Monday, 20 January 2014

Long QT Syndrome and Sudden Cardiac Deaths

So, a slight deviation from the norm, but I figured I write something on this topic following on from my recent physiotherapy in-service training I did on cardiology.

So, Long QT Syndrome became well known in the press in 2012 when Fabrice Muamba of Bolton Wanderer's collapsed on pitch during a FA Cup football match against Tottenham Hotspur.

It's one of the main reasons now that all sporting clubs should have defibrillators as standard, and why there are more being used in public places such as shopping centres.

Long QT is a disorder that is associated with the umbrella term of "Sudden Cardiac Death", which is described as "non-traumatic, unexpected event that occurs due to sudden cardiac arrest".  In order to be clinically considered SCD, the event must occur within 6 hours of previously witnessed typical health (Pugh, Bourke, & Kundian, 2011), and also includes such conditions as Wolf-Parkinson-White Syndrome and Myocarditis.

The "QT" in "Long QT Syndrome" is related to the electrical impulses transmitted within the heart. The QT interval on an ECG is the time taken for the ventricles to repolarize (return to their normal electrical status in preparation for the next impulse/heart beat).
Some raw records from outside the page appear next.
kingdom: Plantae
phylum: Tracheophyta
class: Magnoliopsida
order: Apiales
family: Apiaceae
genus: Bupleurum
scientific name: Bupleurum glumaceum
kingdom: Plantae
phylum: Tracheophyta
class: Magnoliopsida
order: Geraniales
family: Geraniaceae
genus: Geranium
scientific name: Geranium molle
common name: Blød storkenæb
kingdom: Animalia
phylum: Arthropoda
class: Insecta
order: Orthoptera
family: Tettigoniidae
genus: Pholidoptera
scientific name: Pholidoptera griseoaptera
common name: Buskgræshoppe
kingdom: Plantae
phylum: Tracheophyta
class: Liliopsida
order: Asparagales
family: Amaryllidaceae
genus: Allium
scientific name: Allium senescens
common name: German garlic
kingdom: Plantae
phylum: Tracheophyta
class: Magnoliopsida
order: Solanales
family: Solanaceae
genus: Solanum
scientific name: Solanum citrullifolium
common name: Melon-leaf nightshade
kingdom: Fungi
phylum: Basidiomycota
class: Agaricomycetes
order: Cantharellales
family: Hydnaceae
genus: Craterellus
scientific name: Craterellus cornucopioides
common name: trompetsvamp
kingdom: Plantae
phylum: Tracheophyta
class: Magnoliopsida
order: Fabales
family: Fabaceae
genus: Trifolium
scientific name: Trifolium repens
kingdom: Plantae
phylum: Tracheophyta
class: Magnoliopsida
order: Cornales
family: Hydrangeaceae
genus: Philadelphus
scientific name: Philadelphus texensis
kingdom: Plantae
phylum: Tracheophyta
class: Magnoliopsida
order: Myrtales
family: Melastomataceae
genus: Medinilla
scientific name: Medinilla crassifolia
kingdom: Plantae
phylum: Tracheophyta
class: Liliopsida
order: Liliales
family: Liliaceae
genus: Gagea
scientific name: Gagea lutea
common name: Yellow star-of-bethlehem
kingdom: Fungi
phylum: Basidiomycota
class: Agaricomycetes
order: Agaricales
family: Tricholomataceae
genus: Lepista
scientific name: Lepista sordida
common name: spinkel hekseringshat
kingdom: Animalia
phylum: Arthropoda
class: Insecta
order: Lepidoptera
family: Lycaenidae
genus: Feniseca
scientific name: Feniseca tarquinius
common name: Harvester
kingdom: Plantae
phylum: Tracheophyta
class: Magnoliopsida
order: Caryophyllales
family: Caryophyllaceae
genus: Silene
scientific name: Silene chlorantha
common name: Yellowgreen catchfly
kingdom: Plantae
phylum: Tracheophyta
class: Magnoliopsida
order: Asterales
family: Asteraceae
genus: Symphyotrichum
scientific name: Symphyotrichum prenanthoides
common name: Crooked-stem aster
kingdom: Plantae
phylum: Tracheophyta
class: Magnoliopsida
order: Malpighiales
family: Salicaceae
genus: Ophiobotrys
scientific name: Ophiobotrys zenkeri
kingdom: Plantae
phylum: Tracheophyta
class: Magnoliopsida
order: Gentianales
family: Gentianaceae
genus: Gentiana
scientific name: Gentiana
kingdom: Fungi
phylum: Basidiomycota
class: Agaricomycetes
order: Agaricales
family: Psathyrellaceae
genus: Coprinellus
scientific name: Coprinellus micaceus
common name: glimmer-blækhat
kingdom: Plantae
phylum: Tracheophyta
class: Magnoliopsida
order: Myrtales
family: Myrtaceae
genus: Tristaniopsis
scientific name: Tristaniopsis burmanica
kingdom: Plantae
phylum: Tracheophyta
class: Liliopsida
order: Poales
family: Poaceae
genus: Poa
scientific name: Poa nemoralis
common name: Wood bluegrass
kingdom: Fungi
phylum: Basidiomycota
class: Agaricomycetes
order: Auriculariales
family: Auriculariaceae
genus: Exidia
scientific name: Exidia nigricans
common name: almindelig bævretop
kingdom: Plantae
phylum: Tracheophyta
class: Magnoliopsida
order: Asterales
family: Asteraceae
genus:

This timing should be approx 1/3 of each heart beat cycle for the QT interval, and when this is longer than it should be, it could trigger abnormal heart rhythms called arrhythmias, which can lead to sudden cardiac arrest/death.

Long QT Syndrome is a congenital condition, and the first symptoms clinically could be that of sudden cardiac arrest, however, some may experience sudden faints, seizures or arrhythmias. 
It affects roughly 1 in 2000 people, and causes roughly 1-2 deaths per 100,000 athletes per year.
Those who are thought to have Long QT can be diagnosed via ECG, genetic testing or stress test.

Long QT is thought to be caused by lack of ions or ion channels, such as sodium, calcium or potassium ions in the heart that when move across the heart cell boundaries, they stimulate the electrical impulses within the heart.

If Long QT Syndrome is confirmed,  certain lifestyle changes should be incorporated to avoid strenuous activity, such as removal from competitive sport, and some are advised to purchase an external defibrillator as part of their standard kit, or smaller changes such as adding more potassium-rich foods to dietary intake (such as bananas). 
Treatment may also consist of beta blocker medication to slow down the heart rate, to reduce the risk of Long QT causing sudden cardiac death.
Surgery may be required, either to fit a Implantable Cardiac Defibrillator (ICD - see below) or to regulate the nerves of the heart to maintain a normal rhythm.


An implantable cardiac defibrillator is much like a pacemaker, and can actually do the same job, providing regular electrical impulses (NOT shocks) to ensure the heart stays in the correct rhythm. The additional bonus of an ICD is that, when required, if an abnormal heart rhythm is detected and is unable to correct with pacing, can provide an electrical shock to the heart to restore normal rhythm.

They sit just under the collarbone on the left and are around the size of a matchbox. They have electrical wires that feed down the blood vessels into the heart. 

Post ICD Insertion

Normal post-surgical precautions
No contact sports incase of dislodging wires or implant
Take care around other devices/objects that omit electrical pulses which may confuse the device

Living with Long QT Syndrome

If Long QT is confirmed, it may be worth taking precautionary steps, such as having a plan in place if sudden fainting or cardiac incident occurs, which involves letting colleagues, friends, family know about your condition.

However, Long QT doesn't mean all has to change, athletes such as Dana Vollmer, an American swimmer who won a gold medal at 2012 Olympics. She was diagnosed with Long QT at 15 years old, but still continued to compete with a debrilliator on the sidelines, and has still had a successful career.
Read more here

If anyone has any experiences of this condition, I'd love to hear about it, via email (, Twitter (@Tombondphysio) or just comment below!


Pugh, Andrew, John P. Bourke, and Vijay Kunadian. Sudden cardiac death among competitive adult athletes: a review. Postgraduate medical journal 88.1041 (2012): 382-390.

National Heart, Lung and Blood Institute 2011 What is Long QT Syndrome?

Heart and Stroke Foundation 2011 What is Long QT Syndrome?

Khan 2014 Introduction to Long QT Syndrome: A Cause of Sudden Cardiac Death in Athletes. BMJ Group


  1. Long QT is believed to be caused by lack of particles or ion channels, like atomic number 11, Ca or metal

  2. Hi Tom. I was diagnosed at the age of 42 with LQTS after my father and brother died of sudden cardiac arrest. It creates a lot of challenges, but mostly because many people in the medical field misunderstand it or completely disregard it. Most physiotherapist have no clue about it. Thank you for helping to get the word out about it.